** READING TEXT **
Enhancing infectious diseases early warning: A deep learning approach for influenza surveillance in China.

OBJECTIVE

This study aimed to develop a universally applicable, feedback-informed Self-Excitation Attention Residual Network (SEAR) model. This model dynamically adapts to evolving disease trends and surveillance system changes, accommodating various scenarios. Thereby enhancing the effectiveness of early warning systems.

METHODS

Surveillance data on influenza-like illness (ILI) was collected from various regions including Northern China, Southern China, Beijing, and Yunnan. The reproduction number (Rt) was estimated to determine the threshold for issuing warnings. The Self-Excitation Attention Residual Network (SEAR) was devised employing deep learning algorithms and was trained, validated, and tested. The SEAR model's efficacy was assessed based on five metrics: accuracy rate, recall rate, F1 score, confusion matrix, and the receiver operating characteristic curve.

RESULTS

With an advance warning set at three days, the SEAR model outperformed five primary models - logistic regression, support vector machine, random forest, Extreme Gradient Boosting, and Long Short-Term Memory model - in all five evaluation metrics. Notably, the model's warning performance declined with an increase in the early warning value and the number of warning days, albeit maintaining a ROC value over 0.7 in all scenarios.

CONCLUSION

The SEAR model demonstrated robust early warning performance for influenza in diverse Chinese regions with high accuracy and specificity. This novel model, augmenting traditional systems, supports widespread application for respiratory disease outbreak monitoring. Future evaluations could incorporate alternative indicators, with the model continuously updating through data feedback, thus enhancing its universal applicability. Ongoing optimization, using iterative feedback and expert judgment, heralds a transformative approach to surveillance-based early warning strategies.

** DATA SUPPLIED **
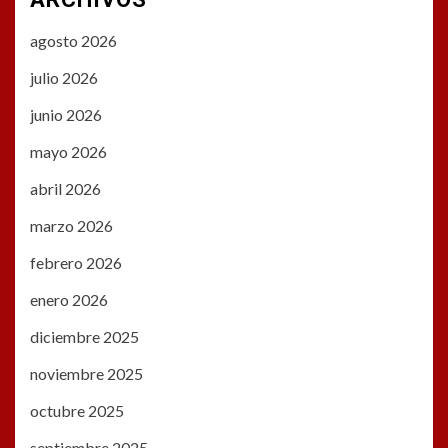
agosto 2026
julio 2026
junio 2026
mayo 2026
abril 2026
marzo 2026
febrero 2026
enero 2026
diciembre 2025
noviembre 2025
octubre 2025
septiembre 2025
--
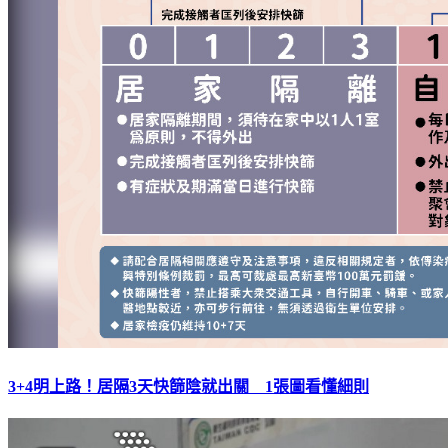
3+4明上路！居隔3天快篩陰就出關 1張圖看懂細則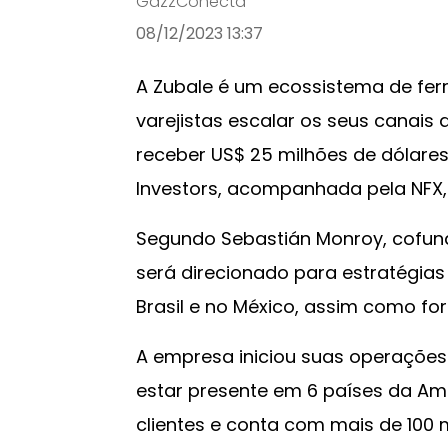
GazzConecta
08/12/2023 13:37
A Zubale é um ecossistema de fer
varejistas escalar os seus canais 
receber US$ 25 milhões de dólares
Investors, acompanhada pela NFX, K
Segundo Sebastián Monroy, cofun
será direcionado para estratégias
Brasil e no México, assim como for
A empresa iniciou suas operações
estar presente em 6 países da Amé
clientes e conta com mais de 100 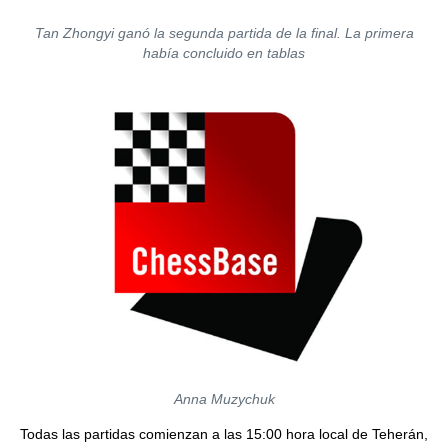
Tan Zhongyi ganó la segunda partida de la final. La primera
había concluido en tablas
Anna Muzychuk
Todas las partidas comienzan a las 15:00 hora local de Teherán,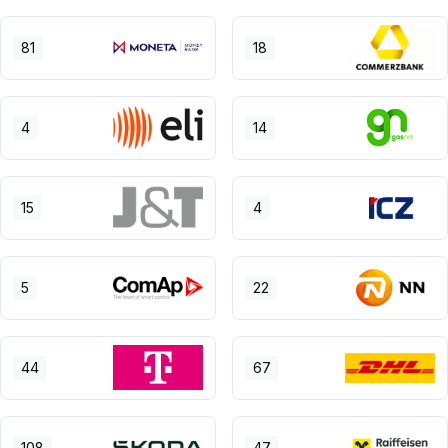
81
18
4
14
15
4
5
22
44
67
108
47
...
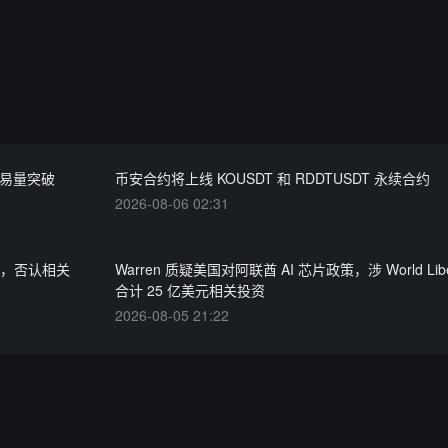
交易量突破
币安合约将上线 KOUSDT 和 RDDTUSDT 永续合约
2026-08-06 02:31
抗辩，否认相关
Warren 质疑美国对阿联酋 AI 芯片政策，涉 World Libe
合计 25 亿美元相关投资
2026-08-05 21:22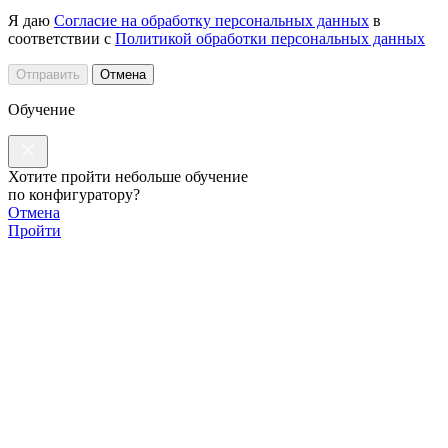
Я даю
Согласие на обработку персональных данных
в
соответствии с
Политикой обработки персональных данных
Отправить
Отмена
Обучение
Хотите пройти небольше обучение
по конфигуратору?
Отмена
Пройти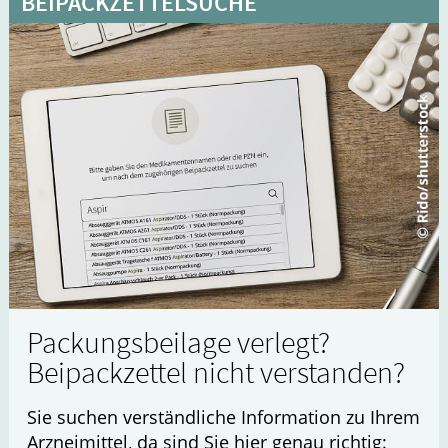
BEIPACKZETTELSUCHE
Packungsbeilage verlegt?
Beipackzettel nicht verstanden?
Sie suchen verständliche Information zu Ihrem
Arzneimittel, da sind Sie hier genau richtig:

** WHAT TO DO **
**1)** From the influenza surveillance abstract above, copy everything from "This study aimed" down to "early warning systems.".
**2)** In the influenza surveillance abstract, why did the researchers estimate the reproduction number (Rt)? Answer in one to three sentences.

** RESPONSES TO THE TASKS **
**1)**
This study aimed to develop a universally applicable, feedback-informed Self-Excitation Attention Residual Network (SEAR) model. This model dynamically adapts to evolving disease trends and surveillance system changes, accommodating various scenarios. Thereby enhancing the effectiveness of early warning systems.

**2)** The researchers estimated the reproduction number (Rt) to determine the threshold for issuing warnings.